60- Ortaya çıkan nice varlık vardır ki, O’nun sıfatlarını taşımamış olsun. Onları da ve sizi de sıfatlarıyla sıfatlandıran yalnız Allah’tır ve O işittirendir, ilmiyle varedendir.

61- Eğer onlara; göklerde ve yerde olanları kim halketti, güneşi ve ayı kim meydana çıkardı, diye sorsan, elbette Allah derler. O hâlde nasıl olur da dönüp gaflete düşerler.

62- Allah, bütün kâinatı sıfatlarıyla yayıp döşeyendir. Kullarından isteyen kimseler için, hakikatlere ulaşmak ve O’nun varoluştaki takdir sahibi olduğunu anlamak vardır.

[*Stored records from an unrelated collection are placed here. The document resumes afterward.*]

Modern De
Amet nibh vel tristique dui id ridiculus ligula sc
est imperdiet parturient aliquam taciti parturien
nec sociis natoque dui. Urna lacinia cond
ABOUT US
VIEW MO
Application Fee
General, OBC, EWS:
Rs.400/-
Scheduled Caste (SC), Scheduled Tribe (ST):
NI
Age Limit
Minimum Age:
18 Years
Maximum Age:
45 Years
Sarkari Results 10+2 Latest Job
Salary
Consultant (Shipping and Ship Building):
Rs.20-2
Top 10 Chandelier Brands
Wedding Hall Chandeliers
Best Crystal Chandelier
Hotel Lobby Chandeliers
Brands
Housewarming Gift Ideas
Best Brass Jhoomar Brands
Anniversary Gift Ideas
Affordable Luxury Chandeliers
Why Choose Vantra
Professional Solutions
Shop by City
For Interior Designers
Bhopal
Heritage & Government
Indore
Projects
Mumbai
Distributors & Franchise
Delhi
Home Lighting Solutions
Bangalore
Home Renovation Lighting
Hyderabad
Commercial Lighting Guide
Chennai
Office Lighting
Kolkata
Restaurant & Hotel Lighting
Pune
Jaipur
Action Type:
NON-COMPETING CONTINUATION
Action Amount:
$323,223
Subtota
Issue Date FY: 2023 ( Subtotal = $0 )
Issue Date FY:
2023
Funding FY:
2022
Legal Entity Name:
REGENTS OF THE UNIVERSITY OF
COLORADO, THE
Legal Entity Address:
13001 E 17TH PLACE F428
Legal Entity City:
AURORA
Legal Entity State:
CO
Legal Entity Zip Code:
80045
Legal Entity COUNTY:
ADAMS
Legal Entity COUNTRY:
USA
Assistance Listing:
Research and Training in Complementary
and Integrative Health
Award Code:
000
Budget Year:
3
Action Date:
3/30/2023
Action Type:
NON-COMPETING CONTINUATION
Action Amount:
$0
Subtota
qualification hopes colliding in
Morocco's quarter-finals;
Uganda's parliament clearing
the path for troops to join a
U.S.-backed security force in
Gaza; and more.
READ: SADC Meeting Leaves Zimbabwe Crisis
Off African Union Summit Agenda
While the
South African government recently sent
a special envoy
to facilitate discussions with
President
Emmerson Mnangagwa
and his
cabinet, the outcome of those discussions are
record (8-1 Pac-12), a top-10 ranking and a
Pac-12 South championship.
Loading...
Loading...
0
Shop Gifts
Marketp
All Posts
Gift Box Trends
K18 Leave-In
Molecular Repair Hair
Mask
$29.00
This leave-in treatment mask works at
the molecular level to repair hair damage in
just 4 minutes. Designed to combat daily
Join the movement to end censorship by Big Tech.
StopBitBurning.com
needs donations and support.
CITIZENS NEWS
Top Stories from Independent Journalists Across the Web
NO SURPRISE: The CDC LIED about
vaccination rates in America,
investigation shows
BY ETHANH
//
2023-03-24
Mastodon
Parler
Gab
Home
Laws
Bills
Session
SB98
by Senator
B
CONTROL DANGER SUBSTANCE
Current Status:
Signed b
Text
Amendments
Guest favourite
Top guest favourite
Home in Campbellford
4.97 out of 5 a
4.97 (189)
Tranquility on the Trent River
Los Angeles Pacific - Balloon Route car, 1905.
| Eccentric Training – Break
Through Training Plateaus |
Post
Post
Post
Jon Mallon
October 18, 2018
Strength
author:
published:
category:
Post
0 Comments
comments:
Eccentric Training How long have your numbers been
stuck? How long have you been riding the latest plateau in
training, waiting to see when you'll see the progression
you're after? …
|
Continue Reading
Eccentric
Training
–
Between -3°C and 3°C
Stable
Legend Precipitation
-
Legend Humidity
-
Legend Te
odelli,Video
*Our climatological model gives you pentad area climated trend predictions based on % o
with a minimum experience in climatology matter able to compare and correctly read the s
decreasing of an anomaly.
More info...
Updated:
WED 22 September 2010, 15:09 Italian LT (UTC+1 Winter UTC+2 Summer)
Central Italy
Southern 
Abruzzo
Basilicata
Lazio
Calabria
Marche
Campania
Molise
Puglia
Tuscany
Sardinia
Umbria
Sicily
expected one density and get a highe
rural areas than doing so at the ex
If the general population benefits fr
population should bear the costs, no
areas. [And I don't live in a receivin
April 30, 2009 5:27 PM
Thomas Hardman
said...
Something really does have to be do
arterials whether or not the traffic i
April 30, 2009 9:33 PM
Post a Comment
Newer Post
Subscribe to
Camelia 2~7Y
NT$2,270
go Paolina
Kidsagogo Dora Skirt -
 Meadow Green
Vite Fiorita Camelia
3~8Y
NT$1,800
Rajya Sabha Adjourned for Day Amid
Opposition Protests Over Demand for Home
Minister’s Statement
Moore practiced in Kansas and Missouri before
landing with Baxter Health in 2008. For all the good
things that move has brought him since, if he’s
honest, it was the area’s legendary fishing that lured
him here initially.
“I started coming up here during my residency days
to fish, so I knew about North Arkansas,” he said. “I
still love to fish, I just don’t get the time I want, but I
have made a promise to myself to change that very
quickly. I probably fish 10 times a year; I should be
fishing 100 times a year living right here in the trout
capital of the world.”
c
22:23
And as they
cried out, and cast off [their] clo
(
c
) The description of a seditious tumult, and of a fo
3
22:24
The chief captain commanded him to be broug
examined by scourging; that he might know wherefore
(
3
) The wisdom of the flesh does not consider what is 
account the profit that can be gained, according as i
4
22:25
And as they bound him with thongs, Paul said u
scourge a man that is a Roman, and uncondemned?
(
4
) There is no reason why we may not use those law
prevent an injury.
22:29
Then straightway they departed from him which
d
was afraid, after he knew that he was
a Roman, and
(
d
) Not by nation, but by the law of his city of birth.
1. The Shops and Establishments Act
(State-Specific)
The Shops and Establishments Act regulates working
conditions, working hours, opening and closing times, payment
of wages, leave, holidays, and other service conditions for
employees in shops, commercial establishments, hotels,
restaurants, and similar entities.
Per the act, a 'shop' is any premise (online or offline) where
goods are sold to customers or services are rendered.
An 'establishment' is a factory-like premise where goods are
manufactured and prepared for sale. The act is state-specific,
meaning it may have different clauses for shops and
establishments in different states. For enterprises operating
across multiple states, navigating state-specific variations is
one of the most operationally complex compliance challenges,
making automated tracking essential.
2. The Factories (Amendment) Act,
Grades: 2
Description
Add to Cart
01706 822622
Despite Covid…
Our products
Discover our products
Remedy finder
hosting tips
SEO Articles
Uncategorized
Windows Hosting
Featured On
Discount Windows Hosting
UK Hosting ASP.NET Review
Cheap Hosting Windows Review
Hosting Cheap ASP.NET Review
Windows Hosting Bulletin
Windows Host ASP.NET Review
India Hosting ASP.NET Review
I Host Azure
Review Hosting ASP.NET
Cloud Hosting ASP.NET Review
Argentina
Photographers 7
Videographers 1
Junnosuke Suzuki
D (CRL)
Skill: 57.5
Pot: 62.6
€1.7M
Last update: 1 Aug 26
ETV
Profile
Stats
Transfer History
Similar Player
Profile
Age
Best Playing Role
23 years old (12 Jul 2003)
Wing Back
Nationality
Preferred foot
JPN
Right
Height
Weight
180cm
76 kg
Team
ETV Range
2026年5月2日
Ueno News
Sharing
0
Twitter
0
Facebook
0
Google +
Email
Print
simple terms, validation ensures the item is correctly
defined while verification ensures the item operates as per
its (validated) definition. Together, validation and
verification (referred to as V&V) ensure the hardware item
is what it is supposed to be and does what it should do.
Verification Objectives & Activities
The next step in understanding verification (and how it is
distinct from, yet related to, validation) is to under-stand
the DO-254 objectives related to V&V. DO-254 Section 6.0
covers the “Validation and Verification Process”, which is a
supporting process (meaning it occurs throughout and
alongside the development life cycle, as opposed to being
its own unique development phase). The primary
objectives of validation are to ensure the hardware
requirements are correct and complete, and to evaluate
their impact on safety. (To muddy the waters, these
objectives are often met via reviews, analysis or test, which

Muhakkak ki bütün her şeydeki ilmin sahibi Allah’tır.

63- Eğer onlara; gökten yağmuru indiren, böylece topraktan hayat veren, sonra da oradan nutfeler çıkaran kimdir, diye sorsan, elbette Allah derler. De ki: Tüm niteliklerin sahibi Allah’tır. Fakat onların çoğu hakikatleri anlamak için düşünmezler.

64- Dünya hayatı sadece eğlence ve oyun yeri değildir. Doğrusu sonunda bulunacağınız durum önemlidir. Elbette gerçek olan Hayy olandır. Keşke hakikatleri bilenlerden olsalardı.

65- Artık bir sonsuzluk içinde hareket eden bu âlemde, tüm özünüzle Allah’a yönelin, dinin O’na ait olduğunu bilin. İşte bu hâlde olanlar kurtuluşa erenlerdir. Ancak sûretlerde kalanlar, O’nun varlığının yanında kendine varlık isnat edenler başka.

66- Onlara verdiğimiz şeylerden faydalanmalarına rağmen, hakikatleri görmemezlikten gelip örtme içinde oldular. Artık belki yakında bilirler.

67- Onları; tüm değerleri taşıyan, korunur bir halde nasıl var ettiğimizi bakıp ta görmezler mi?  Fakat insanlar, kendi çevrelerinde hevâlarına esir olup gidiyorlar. Hâlâ aslı olmayan şeylere mi inanıyorlar ve Allah’ın nimetlerini görmemezlikten mi geliyorlar?

68- Allah hakkında bir şey uyduran ve o yalanı aktaran, ya da hakikatler kendine açıklandığı hâlde onu yalanlayandan daha zalim olan kimdir? Hakikatleri görmemezlikten gelip örtenlerin barınağı, cehaletin cehennemi değil midir?

69- Bizi anlamak için mücadele eden kimseleri, elbette hakikatlerimize ulaştırırız. Elbette tüm özüyle hakikatlere bağlı olan bir kimse, muhakkak ki Allah’tan ayrı olmadığını bilir.